[Opening Input data section]

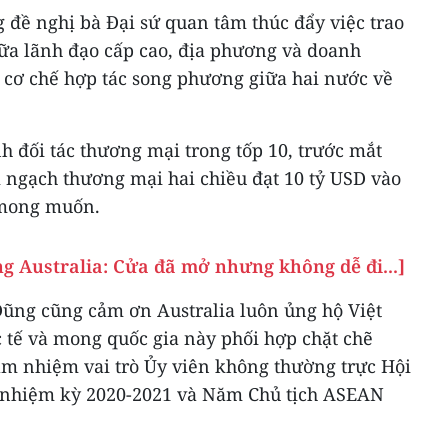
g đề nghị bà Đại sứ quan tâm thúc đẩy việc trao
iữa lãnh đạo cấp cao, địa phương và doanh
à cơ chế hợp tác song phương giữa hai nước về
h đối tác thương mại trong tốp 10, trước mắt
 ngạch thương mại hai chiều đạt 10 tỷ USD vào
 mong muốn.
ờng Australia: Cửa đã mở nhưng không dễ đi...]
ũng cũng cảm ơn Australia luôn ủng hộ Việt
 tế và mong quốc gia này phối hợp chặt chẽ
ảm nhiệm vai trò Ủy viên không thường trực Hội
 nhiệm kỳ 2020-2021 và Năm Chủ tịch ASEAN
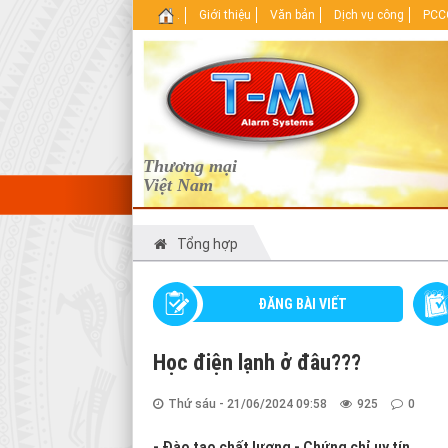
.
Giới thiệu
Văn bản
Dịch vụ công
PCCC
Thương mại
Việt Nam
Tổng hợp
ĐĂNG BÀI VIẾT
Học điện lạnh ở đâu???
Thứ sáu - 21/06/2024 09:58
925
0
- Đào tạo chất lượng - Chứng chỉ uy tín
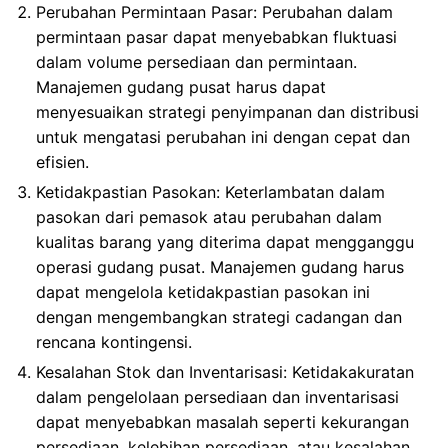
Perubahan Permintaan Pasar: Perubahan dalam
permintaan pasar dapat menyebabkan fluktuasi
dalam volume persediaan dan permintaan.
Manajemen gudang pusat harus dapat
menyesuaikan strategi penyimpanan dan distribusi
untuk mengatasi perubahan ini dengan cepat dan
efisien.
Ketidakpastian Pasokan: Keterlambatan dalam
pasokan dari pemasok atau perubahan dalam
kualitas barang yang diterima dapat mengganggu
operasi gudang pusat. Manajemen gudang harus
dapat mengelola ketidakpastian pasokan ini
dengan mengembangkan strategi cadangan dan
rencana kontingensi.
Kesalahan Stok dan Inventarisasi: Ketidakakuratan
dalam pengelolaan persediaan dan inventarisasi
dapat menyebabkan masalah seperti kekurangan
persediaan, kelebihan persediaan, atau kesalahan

[Closing Input data section]
[Opening Input data section]

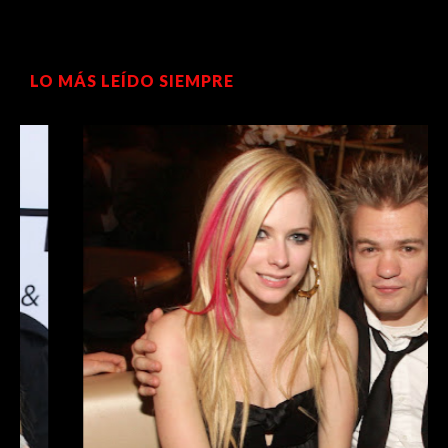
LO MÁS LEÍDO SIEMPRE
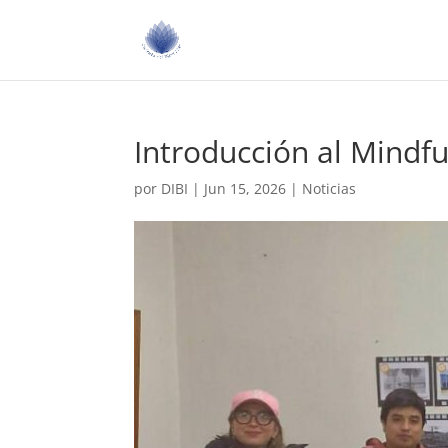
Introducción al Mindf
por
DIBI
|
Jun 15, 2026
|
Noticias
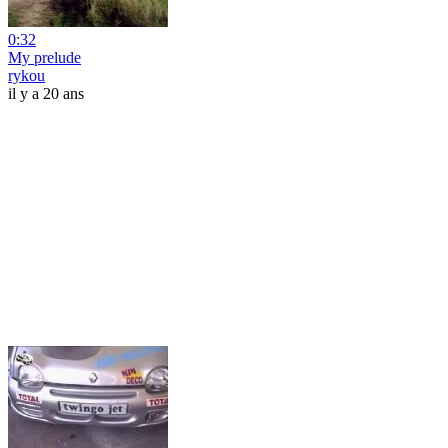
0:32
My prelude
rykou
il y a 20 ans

[Closing Input data section]

Lay out the part of the listing that opens with the line containing "LO MÁS LEÍDO SIEMPRE" and closes with the line containing "il y a 20 ans" as a numbered list, with blank lines and pictures left out.

1. LO MÁS LEÍDO SIEMPRE
2. Introducción al Mindf
3. por
4. DIBI
5. |
6. Jun 15, 2026
7. |
8. Noticias
9. 0:32
10. My prelude
11. rykou
12. il y a 20 ans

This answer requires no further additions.